Carl Claus parents were the Münzwardein Heinrich Claus and Charlotte, born judge. His brother was the chemist Karl Ludwig Adolf Claus.

Claus studied in Marburg and Giessen Rudolf Leuckart ( 1822-1898 ). Since 1855 he was a member of the Corps Hasso Nassovia Marburg.

He taught in Marburg, Würzburg, Göttingen and Vienna and led the Austrian station for marine zoology in Trieste. The zoologist specializing in crustaceans and founded the modern classification of this group. As part of its cell research Claus coined the term Phagocyte ( intracellularly digesting blood cell; cyto from Greek: kytos = cave; phagein = eat ).

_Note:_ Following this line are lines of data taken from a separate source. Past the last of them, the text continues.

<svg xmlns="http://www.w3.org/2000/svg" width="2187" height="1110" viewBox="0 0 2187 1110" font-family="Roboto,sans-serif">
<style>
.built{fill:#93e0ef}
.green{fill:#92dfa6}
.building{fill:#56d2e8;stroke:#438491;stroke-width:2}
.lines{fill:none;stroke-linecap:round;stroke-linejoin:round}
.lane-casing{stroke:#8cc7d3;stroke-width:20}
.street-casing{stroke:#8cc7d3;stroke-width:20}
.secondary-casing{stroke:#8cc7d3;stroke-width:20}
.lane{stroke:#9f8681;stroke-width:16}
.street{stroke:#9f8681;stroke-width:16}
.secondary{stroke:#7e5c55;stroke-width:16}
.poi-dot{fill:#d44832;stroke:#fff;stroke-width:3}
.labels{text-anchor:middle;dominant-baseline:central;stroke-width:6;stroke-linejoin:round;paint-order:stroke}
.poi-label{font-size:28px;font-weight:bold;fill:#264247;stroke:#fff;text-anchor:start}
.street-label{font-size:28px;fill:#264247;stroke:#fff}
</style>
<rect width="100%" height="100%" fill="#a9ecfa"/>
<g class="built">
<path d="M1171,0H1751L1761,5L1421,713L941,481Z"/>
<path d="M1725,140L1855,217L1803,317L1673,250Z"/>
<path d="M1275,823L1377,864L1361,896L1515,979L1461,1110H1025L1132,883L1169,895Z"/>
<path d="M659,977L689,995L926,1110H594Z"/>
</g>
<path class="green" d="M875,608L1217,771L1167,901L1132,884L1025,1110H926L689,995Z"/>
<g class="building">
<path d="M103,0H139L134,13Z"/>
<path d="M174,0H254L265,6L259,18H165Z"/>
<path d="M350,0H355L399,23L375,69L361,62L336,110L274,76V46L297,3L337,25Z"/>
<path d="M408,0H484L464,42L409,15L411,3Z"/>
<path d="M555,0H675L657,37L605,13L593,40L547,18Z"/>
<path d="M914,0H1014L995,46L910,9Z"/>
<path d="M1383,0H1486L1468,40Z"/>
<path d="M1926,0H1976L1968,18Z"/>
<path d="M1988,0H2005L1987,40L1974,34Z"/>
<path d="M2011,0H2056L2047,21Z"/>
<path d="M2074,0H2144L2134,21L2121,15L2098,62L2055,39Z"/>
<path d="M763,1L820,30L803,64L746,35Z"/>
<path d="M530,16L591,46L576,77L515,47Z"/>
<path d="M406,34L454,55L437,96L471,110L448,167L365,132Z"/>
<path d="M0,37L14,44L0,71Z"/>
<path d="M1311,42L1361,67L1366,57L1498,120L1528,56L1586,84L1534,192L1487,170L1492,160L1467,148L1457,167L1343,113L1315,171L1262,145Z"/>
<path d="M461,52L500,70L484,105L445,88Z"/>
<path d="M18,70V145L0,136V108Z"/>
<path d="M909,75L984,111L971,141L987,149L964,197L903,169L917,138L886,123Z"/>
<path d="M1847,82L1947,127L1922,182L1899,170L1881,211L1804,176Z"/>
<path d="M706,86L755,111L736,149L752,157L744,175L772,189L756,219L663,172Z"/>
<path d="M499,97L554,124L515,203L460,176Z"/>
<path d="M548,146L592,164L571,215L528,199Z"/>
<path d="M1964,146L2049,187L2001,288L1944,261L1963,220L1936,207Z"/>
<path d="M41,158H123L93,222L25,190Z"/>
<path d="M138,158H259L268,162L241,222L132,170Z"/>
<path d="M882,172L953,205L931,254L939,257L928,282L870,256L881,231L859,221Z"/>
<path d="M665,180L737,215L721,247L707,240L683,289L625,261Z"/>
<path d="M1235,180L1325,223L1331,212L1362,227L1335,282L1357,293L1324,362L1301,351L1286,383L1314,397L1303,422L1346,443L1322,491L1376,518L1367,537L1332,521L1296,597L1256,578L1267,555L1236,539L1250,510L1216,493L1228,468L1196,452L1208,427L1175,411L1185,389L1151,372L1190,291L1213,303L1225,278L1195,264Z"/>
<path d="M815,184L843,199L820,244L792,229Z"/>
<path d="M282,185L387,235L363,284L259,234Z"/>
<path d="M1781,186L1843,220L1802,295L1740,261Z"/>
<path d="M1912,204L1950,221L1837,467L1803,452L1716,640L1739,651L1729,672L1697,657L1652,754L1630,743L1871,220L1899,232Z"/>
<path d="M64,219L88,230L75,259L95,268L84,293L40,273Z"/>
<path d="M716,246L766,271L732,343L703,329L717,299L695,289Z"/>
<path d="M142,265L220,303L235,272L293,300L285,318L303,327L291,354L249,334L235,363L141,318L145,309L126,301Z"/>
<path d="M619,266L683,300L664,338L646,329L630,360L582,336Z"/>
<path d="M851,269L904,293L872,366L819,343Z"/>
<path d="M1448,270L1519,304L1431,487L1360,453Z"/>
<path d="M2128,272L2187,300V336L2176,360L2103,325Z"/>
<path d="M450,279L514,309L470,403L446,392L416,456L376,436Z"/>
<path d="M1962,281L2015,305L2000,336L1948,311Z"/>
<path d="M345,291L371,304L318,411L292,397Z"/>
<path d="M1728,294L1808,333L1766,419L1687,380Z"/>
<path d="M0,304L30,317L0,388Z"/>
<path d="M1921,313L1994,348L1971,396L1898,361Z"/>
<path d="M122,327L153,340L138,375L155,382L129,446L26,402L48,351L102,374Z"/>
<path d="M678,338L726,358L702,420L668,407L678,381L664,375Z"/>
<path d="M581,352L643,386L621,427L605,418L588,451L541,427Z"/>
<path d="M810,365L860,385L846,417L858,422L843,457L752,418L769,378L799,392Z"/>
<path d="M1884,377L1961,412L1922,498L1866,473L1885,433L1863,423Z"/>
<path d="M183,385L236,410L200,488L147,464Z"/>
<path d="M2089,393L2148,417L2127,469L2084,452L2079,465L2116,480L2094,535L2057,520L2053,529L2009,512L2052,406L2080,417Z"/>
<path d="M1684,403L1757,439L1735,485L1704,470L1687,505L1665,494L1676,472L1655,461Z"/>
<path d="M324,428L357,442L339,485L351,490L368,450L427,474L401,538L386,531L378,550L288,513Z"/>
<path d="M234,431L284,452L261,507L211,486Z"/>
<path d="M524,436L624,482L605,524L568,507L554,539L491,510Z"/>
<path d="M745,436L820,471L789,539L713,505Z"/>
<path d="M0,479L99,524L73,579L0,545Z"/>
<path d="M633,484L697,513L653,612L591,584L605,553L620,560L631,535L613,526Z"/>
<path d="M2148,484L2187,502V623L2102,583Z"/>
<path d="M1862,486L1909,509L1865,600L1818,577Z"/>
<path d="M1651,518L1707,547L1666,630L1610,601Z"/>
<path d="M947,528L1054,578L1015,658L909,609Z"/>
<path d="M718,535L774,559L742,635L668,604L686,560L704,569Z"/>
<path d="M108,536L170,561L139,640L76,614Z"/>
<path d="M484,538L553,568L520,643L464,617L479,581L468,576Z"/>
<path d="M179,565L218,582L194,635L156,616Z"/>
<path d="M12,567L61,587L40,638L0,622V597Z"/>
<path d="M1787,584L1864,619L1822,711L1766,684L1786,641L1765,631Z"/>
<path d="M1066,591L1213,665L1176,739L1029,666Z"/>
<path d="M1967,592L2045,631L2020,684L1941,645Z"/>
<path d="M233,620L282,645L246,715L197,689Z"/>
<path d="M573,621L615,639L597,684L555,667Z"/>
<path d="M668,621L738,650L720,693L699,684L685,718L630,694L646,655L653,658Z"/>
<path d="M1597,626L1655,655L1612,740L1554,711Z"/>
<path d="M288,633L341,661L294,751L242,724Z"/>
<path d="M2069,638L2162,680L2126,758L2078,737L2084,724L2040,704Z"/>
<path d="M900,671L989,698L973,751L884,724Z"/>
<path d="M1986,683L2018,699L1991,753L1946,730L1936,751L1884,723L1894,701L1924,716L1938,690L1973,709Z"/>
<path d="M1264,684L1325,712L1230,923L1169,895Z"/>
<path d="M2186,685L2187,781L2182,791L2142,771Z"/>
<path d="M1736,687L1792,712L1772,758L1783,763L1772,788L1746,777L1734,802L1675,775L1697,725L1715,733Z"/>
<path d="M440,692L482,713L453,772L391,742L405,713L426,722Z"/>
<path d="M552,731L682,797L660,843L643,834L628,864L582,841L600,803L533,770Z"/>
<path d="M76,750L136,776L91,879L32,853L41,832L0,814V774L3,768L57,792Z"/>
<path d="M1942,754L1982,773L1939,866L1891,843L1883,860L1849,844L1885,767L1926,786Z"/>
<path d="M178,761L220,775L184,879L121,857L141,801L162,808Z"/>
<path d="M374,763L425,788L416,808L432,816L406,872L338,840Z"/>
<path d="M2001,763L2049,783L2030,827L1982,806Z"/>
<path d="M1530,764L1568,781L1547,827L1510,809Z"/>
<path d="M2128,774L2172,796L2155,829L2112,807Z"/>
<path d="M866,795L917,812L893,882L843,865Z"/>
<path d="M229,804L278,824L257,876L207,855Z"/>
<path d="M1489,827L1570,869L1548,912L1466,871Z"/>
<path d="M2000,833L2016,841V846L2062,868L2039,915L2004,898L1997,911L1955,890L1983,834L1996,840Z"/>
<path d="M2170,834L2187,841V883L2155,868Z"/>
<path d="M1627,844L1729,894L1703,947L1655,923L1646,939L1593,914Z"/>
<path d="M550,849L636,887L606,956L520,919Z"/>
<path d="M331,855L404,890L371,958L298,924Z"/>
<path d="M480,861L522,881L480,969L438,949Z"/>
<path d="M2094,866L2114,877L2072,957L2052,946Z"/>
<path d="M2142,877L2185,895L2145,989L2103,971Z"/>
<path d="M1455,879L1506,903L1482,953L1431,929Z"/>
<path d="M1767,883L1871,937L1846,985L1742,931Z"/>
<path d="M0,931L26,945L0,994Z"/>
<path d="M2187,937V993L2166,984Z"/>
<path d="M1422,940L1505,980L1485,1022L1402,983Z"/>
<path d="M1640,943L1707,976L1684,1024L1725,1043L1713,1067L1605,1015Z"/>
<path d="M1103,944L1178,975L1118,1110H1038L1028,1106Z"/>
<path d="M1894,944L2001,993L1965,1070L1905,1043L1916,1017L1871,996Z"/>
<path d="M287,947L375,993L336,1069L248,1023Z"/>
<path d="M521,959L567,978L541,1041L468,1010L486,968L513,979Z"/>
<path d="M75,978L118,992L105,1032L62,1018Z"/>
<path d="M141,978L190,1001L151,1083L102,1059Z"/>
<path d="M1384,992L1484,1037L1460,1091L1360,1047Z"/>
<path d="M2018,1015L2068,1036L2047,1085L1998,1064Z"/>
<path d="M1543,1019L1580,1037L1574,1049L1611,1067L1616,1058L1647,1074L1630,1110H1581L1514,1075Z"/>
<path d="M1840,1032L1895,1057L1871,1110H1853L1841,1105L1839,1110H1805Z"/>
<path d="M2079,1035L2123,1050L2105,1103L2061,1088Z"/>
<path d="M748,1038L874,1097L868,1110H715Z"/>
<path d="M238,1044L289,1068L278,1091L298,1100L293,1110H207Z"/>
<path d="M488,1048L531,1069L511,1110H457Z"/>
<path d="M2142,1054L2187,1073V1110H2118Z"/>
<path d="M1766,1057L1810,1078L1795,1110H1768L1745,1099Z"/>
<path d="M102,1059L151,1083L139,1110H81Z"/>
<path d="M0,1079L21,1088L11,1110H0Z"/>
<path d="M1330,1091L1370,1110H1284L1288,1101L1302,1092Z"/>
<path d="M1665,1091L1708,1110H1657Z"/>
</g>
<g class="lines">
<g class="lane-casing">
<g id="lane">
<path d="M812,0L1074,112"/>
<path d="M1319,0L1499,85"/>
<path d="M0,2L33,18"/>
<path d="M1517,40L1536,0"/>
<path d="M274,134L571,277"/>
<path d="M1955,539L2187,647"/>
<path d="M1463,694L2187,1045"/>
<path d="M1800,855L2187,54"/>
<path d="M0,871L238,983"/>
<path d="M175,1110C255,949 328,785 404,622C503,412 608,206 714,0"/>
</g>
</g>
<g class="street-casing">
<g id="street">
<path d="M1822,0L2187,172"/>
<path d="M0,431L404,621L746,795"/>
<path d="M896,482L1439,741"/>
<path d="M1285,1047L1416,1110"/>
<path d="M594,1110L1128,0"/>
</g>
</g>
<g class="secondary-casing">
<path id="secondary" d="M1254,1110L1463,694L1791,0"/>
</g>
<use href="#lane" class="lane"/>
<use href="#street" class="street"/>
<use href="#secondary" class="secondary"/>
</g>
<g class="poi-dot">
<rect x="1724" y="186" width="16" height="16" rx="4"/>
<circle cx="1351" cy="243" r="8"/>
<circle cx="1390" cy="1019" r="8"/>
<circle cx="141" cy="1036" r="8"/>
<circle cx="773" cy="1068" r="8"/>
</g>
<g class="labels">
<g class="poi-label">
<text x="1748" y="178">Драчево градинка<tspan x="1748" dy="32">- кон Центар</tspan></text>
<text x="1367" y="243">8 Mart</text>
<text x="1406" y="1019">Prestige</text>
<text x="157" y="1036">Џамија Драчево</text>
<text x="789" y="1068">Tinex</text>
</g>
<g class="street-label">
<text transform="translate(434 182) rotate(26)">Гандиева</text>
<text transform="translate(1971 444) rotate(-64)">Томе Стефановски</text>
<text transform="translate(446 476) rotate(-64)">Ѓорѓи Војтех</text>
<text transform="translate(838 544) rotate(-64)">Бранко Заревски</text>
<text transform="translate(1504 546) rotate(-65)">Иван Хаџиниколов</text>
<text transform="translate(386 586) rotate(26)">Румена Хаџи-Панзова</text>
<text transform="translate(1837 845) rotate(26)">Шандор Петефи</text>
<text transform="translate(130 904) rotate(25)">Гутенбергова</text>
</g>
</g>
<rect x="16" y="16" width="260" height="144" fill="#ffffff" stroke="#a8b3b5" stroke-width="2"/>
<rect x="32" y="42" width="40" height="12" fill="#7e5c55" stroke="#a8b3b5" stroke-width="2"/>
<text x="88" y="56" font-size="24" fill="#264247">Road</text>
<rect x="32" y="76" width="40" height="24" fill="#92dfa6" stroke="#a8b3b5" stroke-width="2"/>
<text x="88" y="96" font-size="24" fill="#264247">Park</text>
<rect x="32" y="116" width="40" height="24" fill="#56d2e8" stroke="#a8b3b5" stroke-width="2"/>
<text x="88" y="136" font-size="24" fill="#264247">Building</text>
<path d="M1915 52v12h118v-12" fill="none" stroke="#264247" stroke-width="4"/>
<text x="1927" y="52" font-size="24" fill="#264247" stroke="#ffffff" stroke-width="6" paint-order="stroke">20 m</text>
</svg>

Under the guidance of Claus medical student Sigmund Freud wrote in 1877 his first scientific paper, on the basis of research he had conducted on Claus ' Trieste station on the testicle structure of the eel. Therefore, Freud received a decisive impetus for his later-developed theory of bisexuality of man.

The theory of Charles Darwin was estimated by Claus, but he saw it as still significant open questions. At the end of his life he wrote that the principle of selection

Works

Ehrentaxon

René Edouard Claparède named after him in 1863 the genus Clausia with the way Clausia lubbocki.